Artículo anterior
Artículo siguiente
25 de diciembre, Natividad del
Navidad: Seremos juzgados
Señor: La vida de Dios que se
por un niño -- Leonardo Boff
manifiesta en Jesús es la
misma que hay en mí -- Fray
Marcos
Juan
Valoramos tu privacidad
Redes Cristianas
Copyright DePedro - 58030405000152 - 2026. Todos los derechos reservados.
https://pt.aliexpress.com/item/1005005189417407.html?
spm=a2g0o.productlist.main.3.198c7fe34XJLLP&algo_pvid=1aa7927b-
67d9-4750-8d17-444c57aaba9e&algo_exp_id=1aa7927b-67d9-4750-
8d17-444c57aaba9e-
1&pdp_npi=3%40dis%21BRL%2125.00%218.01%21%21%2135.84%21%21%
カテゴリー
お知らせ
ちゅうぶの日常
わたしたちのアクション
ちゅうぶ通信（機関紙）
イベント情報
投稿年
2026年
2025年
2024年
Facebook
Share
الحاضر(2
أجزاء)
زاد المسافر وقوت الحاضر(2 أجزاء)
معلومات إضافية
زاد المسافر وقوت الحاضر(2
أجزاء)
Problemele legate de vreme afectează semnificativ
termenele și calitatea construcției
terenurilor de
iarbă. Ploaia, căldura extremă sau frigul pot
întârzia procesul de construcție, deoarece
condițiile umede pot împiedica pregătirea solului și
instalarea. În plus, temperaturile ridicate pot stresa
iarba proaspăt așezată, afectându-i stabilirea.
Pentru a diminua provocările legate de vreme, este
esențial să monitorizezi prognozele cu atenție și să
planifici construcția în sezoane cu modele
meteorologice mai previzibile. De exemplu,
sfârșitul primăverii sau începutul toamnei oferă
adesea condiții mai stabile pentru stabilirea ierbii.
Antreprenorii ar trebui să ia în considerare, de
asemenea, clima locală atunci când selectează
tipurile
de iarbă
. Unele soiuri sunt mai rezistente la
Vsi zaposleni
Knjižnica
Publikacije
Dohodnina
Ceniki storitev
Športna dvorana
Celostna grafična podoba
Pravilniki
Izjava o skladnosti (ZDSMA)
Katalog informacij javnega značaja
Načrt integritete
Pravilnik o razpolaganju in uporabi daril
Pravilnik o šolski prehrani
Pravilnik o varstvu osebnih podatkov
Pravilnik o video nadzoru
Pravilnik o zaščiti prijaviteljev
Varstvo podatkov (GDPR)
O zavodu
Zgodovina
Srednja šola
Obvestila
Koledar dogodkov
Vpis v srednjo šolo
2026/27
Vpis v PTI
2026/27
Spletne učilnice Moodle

○ ○ ○

● **Problem description**
Revise the listing from its first line through the line containing "iarbă. Ploaia, căldura extremă sau frigul pot", changing "Share" to "Compartir" and leaving every other word as it is.

● **Expected answer**
Artículo anterior
Artículo siguiente
25 de diciembre, Natividad del
Navidad: Seremos juzgados
Señor: La vida de Dios que se
por un niño -- Leonardo Boff
manifiesta en Jesús es la
misma que hay en mí -- Fray
Marcos
Juan
Valoramos tu privacidad
Redes Cristianas
Copyright DePedro - 58030405000152 - 2026. Todos los derechos reservados.
https://pt.aliexpress.com/item/1005005189417407.html?
spm=a2g0o.productlist.main.3.198c7fe34XJLLP&algo_pvid=1aa7927b-
67d9-4750-8d17-444c57aaba9e&algo_exp_id=1aa7927b-67d9-4750-
8d17-444c57aaba9e-
1&pdp_npi=3%40dis%21BRL%2125.00%218.01%21%21%2135.84%21%21%
カテゴリー
お知らせ
ちゅうぶの日常
わたしたちのアクション
ちゅうぶ通信（機関紙）
イベント情報
投稿年
2026年
2025年
2024年
Facebook
Compartir
الحاضر(2
أجزاء)
زاد المسافر وقوت الحاضر(2 أجزاء)
معلومات إضافية
زاد المسافر وقوت الحاضر(2
أجزاء)
Problemele legate de vreme afectează semnificativ
termenele și calitatea construcției
terenurilor de
iarbă. Ploaia, căldura extremă sau frigul pot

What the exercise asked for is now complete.